**What is expected**.
List every line below containing "four".

[Circuit design text data]

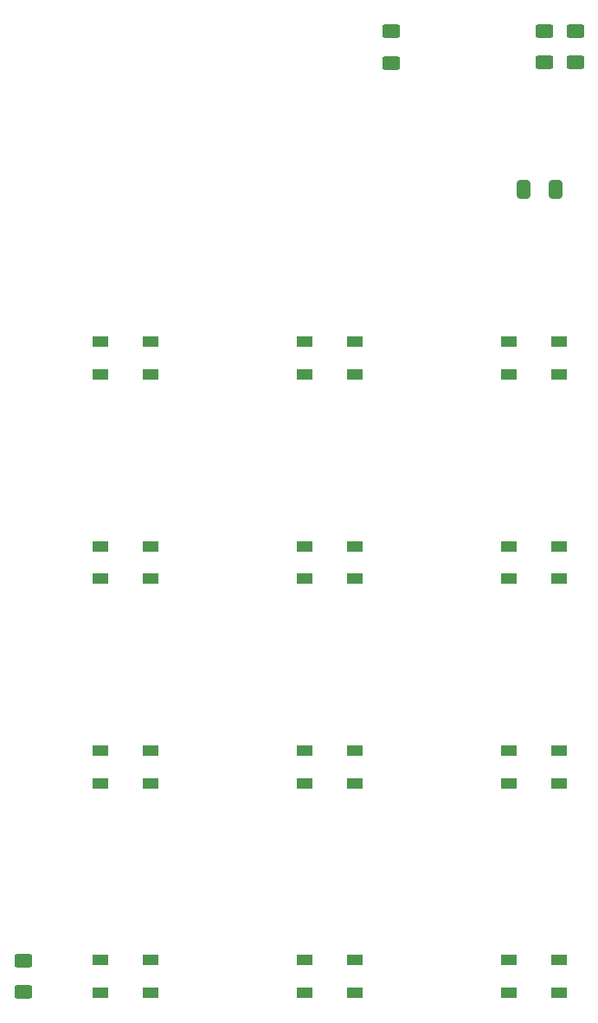
<source format=gbr>
%TF.GenerationSoftware,KiCad,Pcbnew,(6.0.1)*%
%TF.CreationDate,2023-01-12T10:24:06+01:00*%
%TF.ProjectId,MacroPad,4d616372-6f50-4616-942e-6b696361645f,rev?*%
%TF.SameCoordinates,Original*%
%TF.FileFunction,Paste,Top*%
%TF.FilePolarity,Positive*%
%FSLAX46Y46*%
G04 Gerber Fmt 4.6, Leading zero omitted, Abs format (unit mm)*
G04 Created by KiCad (PCBNEW (6.0.1)) date 2023-01-12 10:24:06*
%MOMM*%
%LPD*%
G01*
G04 APERTURE LIST*
G04 Aperture macros list*
%AMRoundRect*
0 Rectangle with rounded corners*
0 $1 Rounding radius*
0 $2 $3 $4 $5 $6 $7 $8 $9 X,Y pos of 4 corners*
0 Add a 4 corners polygon primitive as box body*
4,1,4,$2,$3,$4,$5,$6,$7,$8,$9,$2,$3,0*
0 Add four circle primitives for the rounded corners*
1,1,$1+$1,$2,$3*
1,1,$1+$1,$4,$5*
1,1,$1+$1,$6,$7*
1,1,$1+$1,$8,$9*
0 Add four rect primitives between the rounded corners*
20,1,$1+$1,$2,$3,$4,$5,0*
20,1,$1+$1,$4,$5,$6,$7,0*
20,1,$1+$1,$6,$7,$8,$9,0*
20,1,$1+$1,$8,$9,$2,$3,0*%
G04 Aperture macros list end*
%ADD10R,1.500000X1.000000*%
%ADD11RoundRect,0.250000X-0.625000X0.400000X-0.625000X-0.400000X0.625000X-0.400000X0.625000X0.400000X0*%
%ADD12RoundRect,0.250000X-0.412500X-0.650000X0.412500X-0.650000X0.412500X0.650000X-0.412500X0.650000X0*%
%ADD13RoundRect,0.250000X0.625000X-0.400000X0.625000X0.400000X-0.625000X0.400000X-0.625000X-0.400000X0*%
G04 APERTURE END LIST*
D10*
%TO.C,D5*%
X133450000Y-114100000D03*
X133450000Y-110900000D03*
X128550000Y-110900000D03*
X128550000Y-114100000D03*
%TD*%
%TO.C,D1*%
X113450000Y-94100000D03*
X113450000Y-90900000D03*
X108550000Y-90900000D03*
X108550000Y-94100000D03*
%TD*%
D11*
%TO.C,R2*%
X155000000Y-60450000D03*
X155000000Y-63550000D03*
%TD*%
D10*
%TO.C,D6*%
X153450000Y-114100000D03*
X153450000Y-110900000D03*
X148550000Y-110900000D03*
X148550000Y-114100000D03*
%TD*%
D12*
%TO.C,C1*%
X149937500Y-76000000D03*
X153062500Y-76000000D03*
%TD*%
D10*
%TO.C,D12*%
X153450000Y-154600000D03*
X153450000Y-151400000D03*
X148550000Y-151400000D03*
X148550000Y-154600000D03*
%TD*%
%TO.C,D3*%
X153450000Y-94100000D03*
X153450000Y-90900000D03*
X148550000Y-90900000D03*
X148550000Y-94100000D03*
%TD*%
%TO.C,D7*%
X113450000Y-134100000D03*
X113450000Y-130900000D03*
X108550000Y-130900000D03*
X108550000Y-134100000D03*
%TD*%
%TO.C,D2*%
X133450000Y-94100000D03*
X133450000Y-90900000D03*
X128550000Y-90900000D03*
X128550000Y-94100000D03*
%TD*%
%TO.C,D8*%
X133450000Y-134100000D03*
X133450000Y-130900000D03*
X128550000Y-130900000D03*
X128550000Y-134100000D03*
%TD*%
D13*
%TO.C,R4*%
X137000000Y-63600000D03*
X137000000Y-60500000D03*
%TD*%
D10*
%TO.C,D4*%
X113450000Y-114100000D03*
X113450000Y-110900000D03*
X108550000Y-110900000D03*
X108550000Y-114100000D03*
%TD*%
%TO.C,D11*%
X133450000Y-154600000D03*
X133450000Y-151400000D03*
X128550000Y-151400000D03*
X128550000Y-154600000D03*
%TD*%
%TO.C,D9*%
X153450000Y-134100000D03*
X153450000Y-130900000D03*
X148550000Y-130900000D03*
X148550000Y-134100000D03*
%TD*%
D11*
%TO.C,R1*%
X101000000Y-151450000D03*
X101000000Y-154550000D03*
%TD*%
%TO.C,R3*%
X152000000Y-60450000D03*
X152000000Y-63550000D03*
%TD*%
D10*
%TO.C,D10*%
X113450000Y-154600000D03*
X113450000Y-151400000D03*
X108550000Y-151400000D03*
X108550000Y-154600000D03*
%TD*%
M02*

</source>
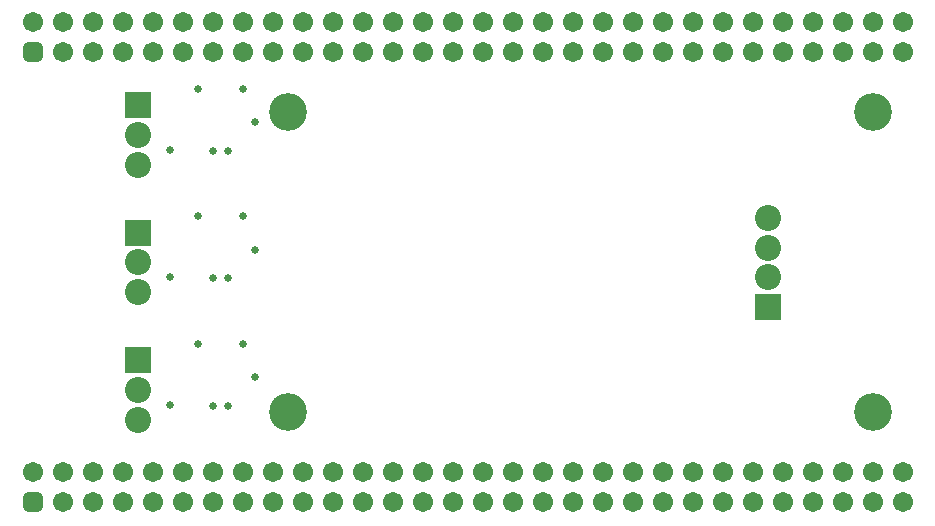
<source format=gbs>
G04*
G04 #@! TF.GenerationSoftware,Altium Limited,Altium Designer,26.1.1 (7)*
G04*
G04 Layer_Color=16711935*
%FSLAX44Y44*%
%MOMM*%
G71*
G04*
G04 #@! TF.SameCoordinates,9E97019B-2CEB-4017-89FE-32B60DA2A515*
G04*
G04*
G04 #@! TF.FilePolarity,Negative*
G04*
G01*
G75*
%ADD15C,1.7032*%
G04:AMPARAMS|DCode=16|XSize=1.7032mm|YSize=1.7032mm|CornerRadius=0.4766mm|HoleSize=0mm|Usage=FLASHONLY|Rotation=0.000|XOffset=0mm|YOffset=0mm|HoleType=Round|Shape=RoundedRectangle|*
%AMROUNDEDRECTD16*
21,1,1.7032,0.7500,0,0,0.0*
21,1,0.7500,1.7032,0,0,0.0*
1,1,0.9532,0.3750,-0.3750*
1,1,0.9532,-0.3750,-0.3750*
1,1,0.9532,-0.3750,0.3750*
1,1,0.9532,0.3750,0.3750*
%
%ADD16ROUNDEDRECTD16*%
%ADD17C,2.2032*%
%ADD18R,2.2032X2.2032*%
%ADD19C,3.2032*%
%ADD20C,0.6532*%
D15*
X0Y0D02*
D03*
X-25400D02*
D03*
X-50800D02*
D03*
X-76200D02*
D03*
X-101600D02*
D03*
X-127000D02*
D03*
X-152400D02*
D03*
X-177800D02*
D03*
X-203200D02*
D03*
X0Y-25400D02*
D03*
X-25400D02*
D03*
X-50800D02*
D03*
X-76200D02*
D03*
X-101600D02*
D03*
X-127000D02*
D03*
X-152400D02*
D03*
X-177800D02*
D03*
X-203200D02*
D03*
X-228600Y0D02*
D03*
X-254000D02*
D03*
X-228600Y-25400D02*
D03*
X-254000D02*
D03*
X-330200Y0D02*
D03*
Y-25400D02*
D03*
X-355600Y0D02*
D03*
Y-25400D02*
D03*
X-406400Y0D02*
D03*
Y-25400D02*
D03*
X-533400Y0D02*
D03*
Y-25400D02*
D03*
X-584200Y0D02*
D03*
Y-25400D02*
D03*
X-635000Y0D02*
D03*
Y-25400D02*
D03*
X-685800Y0D02*
D03*
Y-25400D02*
D03*
X-711200Y0D02*
D03*
Y-25400D02*
D03*
X-736600Y0D02*
D03*
X-660400Y-25400D02*
D03*
Y0D02*
D03*
X-609600Y-25400D02*
D03*
Y0D02*
D03*
X-558800Y-25400D02*
D03*
Y0D02*
D03*
X-508000Y-25400D02*
D03*
Y0D02*
D03*
X-482600Y-25400D02*
D03*
Y0D02*
D03*
X-457200Y-25400D02*
D03*
Y0D02*
D03*
X-431800Y-25400D02*
D03*
Y0D02*
D03*
X-381000Y-25400D02*
D03*
Y0D02*
D03*
X-304800Y-25400D02*
D03*
X-279400D02*
D03*
X-304800Y0D02*
D03*
X-279400D02*
D03*
X0Y-381000D02*
D03*
X-25400D02*
D03*
X-50800D02*
D03*
X-76200D02*
D03*
X-101600D02*
D03*
X-127000D02*
D03*
X-152400D02*
D03*
X-177800D02*
D03*
X-203200D02*
D03*
X0Y-406400D02*
D03*
X-25400D02*
D03*
X-50800D02*
D03*
X-76200D02*
D03*
X-101600D02*
D03*
X-127000D02*
D03*
X-152400D02*
D03*
X-177800D02*
D03*
X-203200D02*
D03*
X-228600Y-381000D02*
D03*
X-254000D02*
D03*
X-228600Y-406400D02*
D03*
X-254000D02*
D03*
X-330200Y-381000D02*
D03*
Y-406400D02*
D03*
X-355600Y-381000D02*
D03*
Y-406400D02*
D03*
X-406400Y-381000D02*
D03*
Y-406400D02*
D03*
X-533400Y-381000D02*
D03*
Y-406400D02*
D03*
X-584200Y-381000D02*
D03*
Y-406400D02*
D03*
X-635000Y-381000D02*
D03*
Y-406400D02*
D03*
X-685800Y-381000D02*
D03*
Y-406400D02*
D03*
X-711200Y-381000D02*
D03*
Y-406400D02*
D03*
X-736600Y-381000D02*
D03*
X-660400Y-406400D02*
D03*
Y-381000D02*
D03*
X-609600Y-406400D02*
D03*
Y-381000D02*
D03*
X-558800Y-406400D02*
D03*
Y-381000D02*
D03*
X-508000Y-406400D02*
D03*
Y-381000D02*
D03*
X-482600Y-406400D02*
D03*
Y-381000D02*
D03*
X-457200Y-406400D02*
D03*
Y-381000D02*
D03*
X-431800Y-406400D02*
D03*
Y-381000D02*
D03*
X-381000Y-406400D02*
D03*
Y-381000D02*
D03*
X-304800Y-406400D02*
D03*
X-279400D02*
D03*
X-304800Y-381000D02*
D03*
X-279400D02*
D03*
D16*
X-736600Y-25400D02*
D03*
Y-406400D02*
D03*
D17*
X-647700Y-336150D02*
D03*
Y-311150D02*
D03*
X-114300Y-215900D02*
D03*
Y-190900D02*
D03*
Y-165900D02*
D03*
X-647700Y-120250D02*
D03*
Y-95250D02*
D03*
Y-228200D02*
D03*
Y-203200D02*
D03*
D18*
Y-286150D02*
D03*
X-114300Y-240900D02*
D03*
X-647700Y-70250D02*
D03*
Y-178200D02*
D03*
D19*
X-520700Y-76200D02*
D03*
Y-330200D02*
D03*
X-25400D02*
D03*
Y-76200D02*
D03*
D20*
X-558800Y-272200D02*
D03*
Y-56300D02*
D03*
Y-164250D02*
D03*
X-596900Y-272200D02*
D03*
X-548640Y-300250D02*
D03*
X-571500Y-324700D02*
D03*
X-584200D02*
D03*
X-621030Y-323730D02*
D03*
Y-215780D02*
D03*
X-584200Y-216750D02*
D03*
X-571500D02*
D03*
X-548640Y-192300D02*
D03*
X-596900Y-164250D02*
D03*
Y-56300D02*
D03*
X-548640Y-84350D02*
D03*
X-571500Y-108800D02*
D03*
X-584200D02*
D03*
X-621030Y-107830D02*
D03*
M02*

</source>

**Result for this task**.
0 Add four circle primitives for the rounded corners*
0 Add four rect primitives between the rounded corners*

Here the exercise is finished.